IMPLICATIONS FOR NEGOTIATIONS
(a) Global Goal: In the negotiations on global goal, developing countries have argued that a decision on a global goal (whether temperature limit or global emissions reduction) should be in the context of equity and to be preceded by a paradigm for the equitable sharing of the atmospheric space or resource. This should also be the case for the wording on a global peaking year.
This is a correct position because the global goals for temperature and emissions reduction have implications for the responsibilities of developing countries or for their options in their emissions and thus their economic pathways. This principle of equity in the sharing of atmospheric space has to be operationalised with the use of carbon budget and debt concepts. The data on fair shares and actual emissions and thus on debt/surplus also have major implications for the sharing of the carbon space in the 2010-2050 period, and thus of the allocation of emission obligations and rights as would be expressed in the shared vision’s important element of “global goal for emissions reduction.”
(b) Mitigation: The concepts and figures on cumulative emissions and carbon debt/surplus make it clear that Annex I parties must continue to “take the lead” in emissions reduction. If developed countries undertake only weak targets for the next commitment period and their emissions are only reduced a little (or even increases), then there is even less carbon space left for developing countries. The present pledges made either in the Copenhagen Accord/ Cancun pledges or Kyoto Protocol are far from adequate. Various analyses show that the Annex I (including the US) pledges add up collectively to only a 16% reduction (by 2020 compared to 1990) at best and if loopholes (through LULUCF and AAUs) are taken into account there can even be a 6.5% increase in Annex I emissions.

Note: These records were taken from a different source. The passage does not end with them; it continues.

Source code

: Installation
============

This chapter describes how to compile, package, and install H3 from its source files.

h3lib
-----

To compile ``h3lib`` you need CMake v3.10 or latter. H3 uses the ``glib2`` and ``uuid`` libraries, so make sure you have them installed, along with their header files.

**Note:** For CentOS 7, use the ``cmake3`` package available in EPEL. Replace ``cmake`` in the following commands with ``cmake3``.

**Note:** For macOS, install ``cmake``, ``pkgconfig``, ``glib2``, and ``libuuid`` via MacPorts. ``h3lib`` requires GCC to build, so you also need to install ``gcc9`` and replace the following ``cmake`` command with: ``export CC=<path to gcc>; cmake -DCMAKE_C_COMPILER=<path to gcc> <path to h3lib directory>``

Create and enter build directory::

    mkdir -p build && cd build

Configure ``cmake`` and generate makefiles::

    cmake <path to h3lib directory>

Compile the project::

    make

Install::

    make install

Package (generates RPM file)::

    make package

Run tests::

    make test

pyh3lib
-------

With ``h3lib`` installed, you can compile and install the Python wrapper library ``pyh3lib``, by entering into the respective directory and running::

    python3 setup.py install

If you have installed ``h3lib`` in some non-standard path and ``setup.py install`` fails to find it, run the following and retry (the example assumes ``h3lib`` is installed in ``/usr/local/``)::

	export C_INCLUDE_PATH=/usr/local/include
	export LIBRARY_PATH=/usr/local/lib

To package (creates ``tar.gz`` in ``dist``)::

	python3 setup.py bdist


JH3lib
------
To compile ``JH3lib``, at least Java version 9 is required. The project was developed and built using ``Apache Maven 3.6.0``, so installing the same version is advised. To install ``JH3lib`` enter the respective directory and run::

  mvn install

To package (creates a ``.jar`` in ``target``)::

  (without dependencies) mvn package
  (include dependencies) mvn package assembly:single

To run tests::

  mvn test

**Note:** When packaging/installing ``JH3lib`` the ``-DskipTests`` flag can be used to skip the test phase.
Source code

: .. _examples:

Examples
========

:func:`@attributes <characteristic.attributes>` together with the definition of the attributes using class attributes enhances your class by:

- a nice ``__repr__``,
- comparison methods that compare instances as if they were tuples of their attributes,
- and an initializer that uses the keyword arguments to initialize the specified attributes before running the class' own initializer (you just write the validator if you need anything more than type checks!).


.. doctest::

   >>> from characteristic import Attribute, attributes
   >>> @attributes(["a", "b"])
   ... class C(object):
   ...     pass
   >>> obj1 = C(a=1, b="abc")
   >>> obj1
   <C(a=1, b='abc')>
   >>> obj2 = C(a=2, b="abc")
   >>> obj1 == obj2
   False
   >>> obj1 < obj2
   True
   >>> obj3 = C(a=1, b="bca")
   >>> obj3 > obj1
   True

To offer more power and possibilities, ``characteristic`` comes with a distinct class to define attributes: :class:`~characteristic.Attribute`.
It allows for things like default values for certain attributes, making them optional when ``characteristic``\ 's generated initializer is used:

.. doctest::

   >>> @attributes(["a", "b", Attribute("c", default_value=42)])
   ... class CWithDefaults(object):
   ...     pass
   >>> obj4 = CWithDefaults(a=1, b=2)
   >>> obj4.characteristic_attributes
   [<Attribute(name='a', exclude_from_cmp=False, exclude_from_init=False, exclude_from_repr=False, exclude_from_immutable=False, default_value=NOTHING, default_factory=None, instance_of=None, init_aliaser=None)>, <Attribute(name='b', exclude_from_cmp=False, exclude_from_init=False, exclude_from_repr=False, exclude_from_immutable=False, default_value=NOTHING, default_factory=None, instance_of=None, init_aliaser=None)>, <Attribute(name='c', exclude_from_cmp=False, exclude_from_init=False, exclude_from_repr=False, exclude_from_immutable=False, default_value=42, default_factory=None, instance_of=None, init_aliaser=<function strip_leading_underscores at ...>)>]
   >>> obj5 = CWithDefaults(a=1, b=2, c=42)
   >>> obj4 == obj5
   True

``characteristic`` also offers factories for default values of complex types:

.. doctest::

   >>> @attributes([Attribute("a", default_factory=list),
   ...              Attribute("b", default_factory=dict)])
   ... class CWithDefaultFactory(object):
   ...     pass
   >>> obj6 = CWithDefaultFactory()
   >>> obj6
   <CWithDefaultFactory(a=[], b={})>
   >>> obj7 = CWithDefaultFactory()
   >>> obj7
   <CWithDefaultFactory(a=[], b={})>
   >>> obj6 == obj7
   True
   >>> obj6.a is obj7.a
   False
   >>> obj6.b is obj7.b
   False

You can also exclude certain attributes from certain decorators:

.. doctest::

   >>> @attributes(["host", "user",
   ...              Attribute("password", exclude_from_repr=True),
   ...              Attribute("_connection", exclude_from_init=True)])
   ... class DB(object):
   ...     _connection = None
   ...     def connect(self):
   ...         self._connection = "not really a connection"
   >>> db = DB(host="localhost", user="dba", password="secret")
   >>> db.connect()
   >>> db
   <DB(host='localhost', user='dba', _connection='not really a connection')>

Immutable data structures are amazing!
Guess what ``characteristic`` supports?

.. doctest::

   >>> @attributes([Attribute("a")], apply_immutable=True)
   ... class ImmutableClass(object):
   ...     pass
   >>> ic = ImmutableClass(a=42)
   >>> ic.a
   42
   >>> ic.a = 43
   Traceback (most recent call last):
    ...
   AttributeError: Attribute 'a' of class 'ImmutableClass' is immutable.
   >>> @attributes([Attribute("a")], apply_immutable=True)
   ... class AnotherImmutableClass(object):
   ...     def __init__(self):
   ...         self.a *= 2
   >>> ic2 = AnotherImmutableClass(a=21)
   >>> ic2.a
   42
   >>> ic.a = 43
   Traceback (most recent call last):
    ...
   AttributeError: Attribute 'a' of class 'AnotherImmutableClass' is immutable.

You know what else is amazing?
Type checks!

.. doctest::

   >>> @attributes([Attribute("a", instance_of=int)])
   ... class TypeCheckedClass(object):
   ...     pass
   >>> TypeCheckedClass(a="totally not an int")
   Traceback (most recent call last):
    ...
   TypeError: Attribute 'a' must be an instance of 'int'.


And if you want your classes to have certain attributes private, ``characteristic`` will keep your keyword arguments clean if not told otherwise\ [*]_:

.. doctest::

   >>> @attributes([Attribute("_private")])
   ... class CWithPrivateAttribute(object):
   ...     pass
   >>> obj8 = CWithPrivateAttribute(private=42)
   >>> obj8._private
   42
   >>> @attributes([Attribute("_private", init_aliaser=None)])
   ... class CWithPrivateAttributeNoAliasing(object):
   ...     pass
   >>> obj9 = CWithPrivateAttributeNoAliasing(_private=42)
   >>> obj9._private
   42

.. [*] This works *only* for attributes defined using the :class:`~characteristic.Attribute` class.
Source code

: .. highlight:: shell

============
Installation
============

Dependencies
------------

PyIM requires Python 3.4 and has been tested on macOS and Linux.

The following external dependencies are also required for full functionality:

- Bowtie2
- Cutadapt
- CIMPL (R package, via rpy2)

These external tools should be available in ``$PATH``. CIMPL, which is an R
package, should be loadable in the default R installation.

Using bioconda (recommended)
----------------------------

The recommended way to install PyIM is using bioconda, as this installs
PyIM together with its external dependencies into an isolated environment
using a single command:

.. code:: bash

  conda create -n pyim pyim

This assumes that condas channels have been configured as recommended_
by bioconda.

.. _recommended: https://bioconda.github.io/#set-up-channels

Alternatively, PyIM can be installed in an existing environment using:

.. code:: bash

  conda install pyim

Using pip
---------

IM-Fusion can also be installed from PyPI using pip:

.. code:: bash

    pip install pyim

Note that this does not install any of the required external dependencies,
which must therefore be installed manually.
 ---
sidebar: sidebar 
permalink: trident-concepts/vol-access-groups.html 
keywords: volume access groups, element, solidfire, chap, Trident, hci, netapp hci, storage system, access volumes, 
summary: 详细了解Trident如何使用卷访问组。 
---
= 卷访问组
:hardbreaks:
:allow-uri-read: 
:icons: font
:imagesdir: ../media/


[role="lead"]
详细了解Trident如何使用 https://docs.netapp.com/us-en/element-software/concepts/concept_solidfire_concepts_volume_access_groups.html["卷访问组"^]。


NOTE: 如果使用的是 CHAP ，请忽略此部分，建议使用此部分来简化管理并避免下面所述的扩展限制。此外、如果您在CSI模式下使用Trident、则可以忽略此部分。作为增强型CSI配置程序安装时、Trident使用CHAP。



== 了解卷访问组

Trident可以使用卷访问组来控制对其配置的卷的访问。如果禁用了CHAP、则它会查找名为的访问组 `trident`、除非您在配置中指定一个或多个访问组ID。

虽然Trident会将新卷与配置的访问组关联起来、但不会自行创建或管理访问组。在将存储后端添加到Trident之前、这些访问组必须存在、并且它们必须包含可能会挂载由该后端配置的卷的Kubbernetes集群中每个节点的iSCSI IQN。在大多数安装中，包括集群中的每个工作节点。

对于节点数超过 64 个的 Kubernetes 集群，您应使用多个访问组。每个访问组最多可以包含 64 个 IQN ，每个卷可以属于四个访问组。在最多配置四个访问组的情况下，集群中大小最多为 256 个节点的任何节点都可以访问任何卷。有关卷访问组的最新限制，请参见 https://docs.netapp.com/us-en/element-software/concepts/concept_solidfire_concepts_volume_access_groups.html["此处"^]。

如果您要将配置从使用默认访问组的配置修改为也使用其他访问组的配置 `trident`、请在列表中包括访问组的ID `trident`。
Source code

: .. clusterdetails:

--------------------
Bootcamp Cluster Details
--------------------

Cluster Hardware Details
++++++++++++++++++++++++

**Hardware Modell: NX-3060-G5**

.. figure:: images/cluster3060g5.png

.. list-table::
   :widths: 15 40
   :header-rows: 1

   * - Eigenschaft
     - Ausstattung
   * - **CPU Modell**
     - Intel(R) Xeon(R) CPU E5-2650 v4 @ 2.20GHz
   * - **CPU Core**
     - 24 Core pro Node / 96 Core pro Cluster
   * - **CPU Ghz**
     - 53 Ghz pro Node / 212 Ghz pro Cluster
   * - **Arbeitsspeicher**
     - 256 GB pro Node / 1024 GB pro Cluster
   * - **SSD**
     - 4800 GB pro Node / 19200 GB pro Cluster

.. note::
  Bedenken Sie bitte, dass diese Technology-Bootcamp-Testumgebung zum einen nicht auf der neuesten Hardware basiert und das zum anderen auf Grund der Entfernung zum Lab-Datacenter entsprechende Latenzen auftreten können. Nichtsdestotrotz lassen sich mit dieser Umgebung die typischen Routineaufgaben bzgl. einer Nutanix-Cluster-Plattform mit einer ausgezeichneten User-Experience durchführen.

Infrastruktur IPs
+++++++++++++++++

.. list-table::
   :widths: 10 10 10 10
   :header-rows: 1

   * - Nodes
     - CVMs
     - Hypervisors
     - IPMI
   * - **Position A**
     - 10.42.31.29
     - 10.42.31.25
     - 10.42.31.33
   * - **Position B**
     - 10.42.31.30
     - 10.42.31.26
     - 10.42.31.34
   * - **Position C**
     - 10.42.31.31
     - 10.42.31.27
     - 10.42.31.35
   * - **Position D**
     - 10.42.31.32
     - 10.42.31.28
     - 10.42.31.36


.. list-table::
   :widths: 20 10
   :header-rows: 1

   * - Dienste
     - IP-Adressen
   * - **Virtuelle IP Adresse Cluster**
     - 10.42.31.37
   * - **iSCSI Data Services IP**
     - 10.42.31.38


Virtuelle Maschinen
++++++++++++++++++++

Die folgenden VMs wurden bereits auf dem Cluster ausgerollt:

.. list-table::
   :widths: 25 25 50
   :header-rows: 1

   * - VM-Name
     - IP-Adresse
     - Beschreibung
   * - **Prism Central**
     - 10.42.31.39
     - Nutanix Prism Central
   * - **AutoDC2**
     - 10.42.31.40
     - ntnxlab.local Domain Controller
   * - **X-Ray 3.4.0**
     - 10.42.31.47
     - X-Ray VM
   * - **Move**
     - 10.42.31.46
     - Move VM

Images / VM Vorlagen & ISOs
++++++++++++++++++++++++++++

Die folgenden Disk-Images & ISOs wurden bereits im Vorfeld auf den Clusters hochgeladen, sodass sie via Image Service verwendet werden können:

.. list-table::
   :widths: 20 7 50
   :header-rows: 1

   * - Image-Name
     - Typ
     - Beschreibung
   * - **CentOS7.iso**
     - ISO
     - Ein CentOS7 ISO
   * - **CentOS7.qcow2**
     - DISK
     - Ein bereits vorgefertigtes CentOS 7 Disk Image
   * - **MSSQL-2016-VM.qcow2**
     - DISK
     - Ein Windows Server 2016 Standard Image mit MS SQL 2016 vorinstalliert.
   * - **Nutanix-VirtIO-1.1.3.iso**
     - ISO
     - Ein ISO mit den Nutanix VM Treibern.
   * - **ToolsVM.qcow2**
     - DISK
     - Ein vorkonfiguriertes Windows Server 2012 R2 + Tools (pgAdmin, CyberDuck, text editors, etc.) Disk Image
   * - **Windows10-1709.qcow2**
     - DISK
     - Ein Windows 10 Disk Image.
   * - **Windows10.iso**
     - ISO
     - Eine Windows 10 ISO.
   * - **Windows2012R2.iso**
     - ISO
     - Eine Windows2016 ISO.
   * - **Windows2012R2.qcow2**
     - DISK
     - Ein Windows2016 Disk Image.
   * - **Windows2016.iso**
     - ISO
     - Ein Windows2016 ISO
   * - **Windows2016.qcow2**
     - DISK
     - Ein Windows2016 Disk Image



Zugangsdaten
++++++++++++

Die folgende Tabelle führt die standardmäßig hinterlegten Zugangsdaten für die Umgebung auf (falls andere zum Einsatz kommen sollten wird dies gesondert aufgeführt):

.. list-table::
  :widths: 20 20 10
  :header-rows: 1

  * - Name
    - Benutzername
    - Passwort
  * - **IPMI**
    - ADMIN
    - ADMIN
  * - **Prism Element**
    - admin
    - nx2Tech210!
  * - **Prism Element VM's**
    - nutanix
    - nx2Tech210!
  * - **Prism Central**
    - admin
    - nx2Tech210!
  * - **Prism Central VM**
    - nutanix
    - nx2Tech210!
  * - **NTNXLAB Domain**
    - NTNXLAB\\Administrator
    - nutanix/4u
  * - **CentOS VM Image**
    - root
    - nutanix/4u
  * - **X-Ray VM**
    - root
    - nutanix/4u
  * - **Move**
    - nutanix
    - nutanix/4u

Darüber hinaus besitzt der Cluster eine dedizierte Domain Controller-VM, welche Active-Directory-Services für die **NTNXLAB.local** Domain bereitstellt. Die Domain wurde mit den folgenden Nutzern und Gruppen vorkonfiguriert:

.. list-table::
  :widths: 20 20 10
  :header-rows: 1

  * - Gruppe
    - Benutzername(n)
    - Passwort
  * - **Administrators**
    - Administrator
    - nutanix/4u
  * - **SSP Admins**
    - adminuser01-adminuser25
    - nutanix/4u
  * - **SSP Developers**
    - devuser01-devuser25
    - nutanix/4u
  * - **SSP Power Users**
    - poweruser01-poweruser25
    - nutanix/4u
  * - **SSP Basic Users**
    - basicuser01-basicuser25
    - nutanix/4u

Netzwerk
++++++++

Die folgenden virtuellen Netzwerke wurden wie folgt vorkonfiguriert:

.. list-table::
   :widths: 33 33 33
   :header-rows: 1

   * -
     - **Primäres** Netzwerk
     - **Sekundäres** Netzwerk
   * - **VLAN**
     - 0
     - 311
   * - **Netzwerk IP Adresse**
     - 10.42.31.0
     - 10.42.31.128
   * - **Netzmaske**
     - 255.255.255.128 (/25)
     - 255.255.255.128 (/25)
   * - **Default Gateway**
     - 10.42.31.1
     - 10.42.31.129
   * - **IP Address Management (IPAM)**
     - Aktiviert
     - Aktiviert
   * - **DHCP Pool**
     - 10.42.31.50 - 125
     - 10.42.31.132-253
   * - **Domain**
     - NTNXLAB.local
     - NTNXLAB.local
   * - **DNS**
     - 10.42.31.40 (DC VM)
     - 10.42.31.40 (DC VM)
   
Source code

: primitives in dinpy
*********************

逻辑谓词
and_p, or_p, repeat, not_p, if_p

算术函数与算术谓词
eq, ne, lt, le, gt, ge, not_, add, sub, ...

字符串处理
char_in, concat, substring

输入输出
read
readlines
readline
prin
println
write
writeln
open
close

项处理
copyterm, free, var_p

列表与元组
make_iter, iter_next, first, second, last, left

(c) Finance: One way in which the historical carbon debt that developed countries hold may be discharged is through payments into the Green Climate Fund. Besides this, the developed countries have obligations under the UNFCCC to meet mitigation, adaptation and capacity building expenses. The quantum of funds for discharging the carbon debt and for meeting the additional costs are large, but this is to be expected since the financial requirements of adaptation, mitigation, capacity building and technology are massive. The amounts so far announced ($10 bil a year in 2010-12 and $100 bil by 2020) are inadequate. Moreover there is no road map between 2013 and 2020 and beyond.
(d) Technology Transfer: To play their extremely ambitious and difficult role, developing countries need technology at the most affordable rates. The following measures are proposed: (1) They must have the maximum access at least cost to the best technologies; (2) Barriers to technology transfer must be addressed, including the issue of IPRs; (3) Developing countries must be assisted in the development of endogenous technology and to undertake their own R and D and develop innovation, with international support; (4) R and D activities should be financed by UNFCCC funds, and the products from these should be in the public domain; (5) Sufficient funds should be provided for technology development and transfer to developing countries.; (6) A Technology Policy Board or Council should be set up under the UNFCCC to address the technology issues.
It would be useful to have a work programme or research agenda with the objective to examine the various aspects of equity as a principle and how it is to be operationalized in various issues (mitigation, adaptation, finance, technology, global mitigation goal).The recognition and operationalizing of the equity principle will be a major gateway for the raising of environmental ambition, including in facilitating that the means of implementation can be provided in adequate amounts and appropriate forms to developing countries so that they can contribute more to the global mitigation effort as well as to meeting their adaptation needs.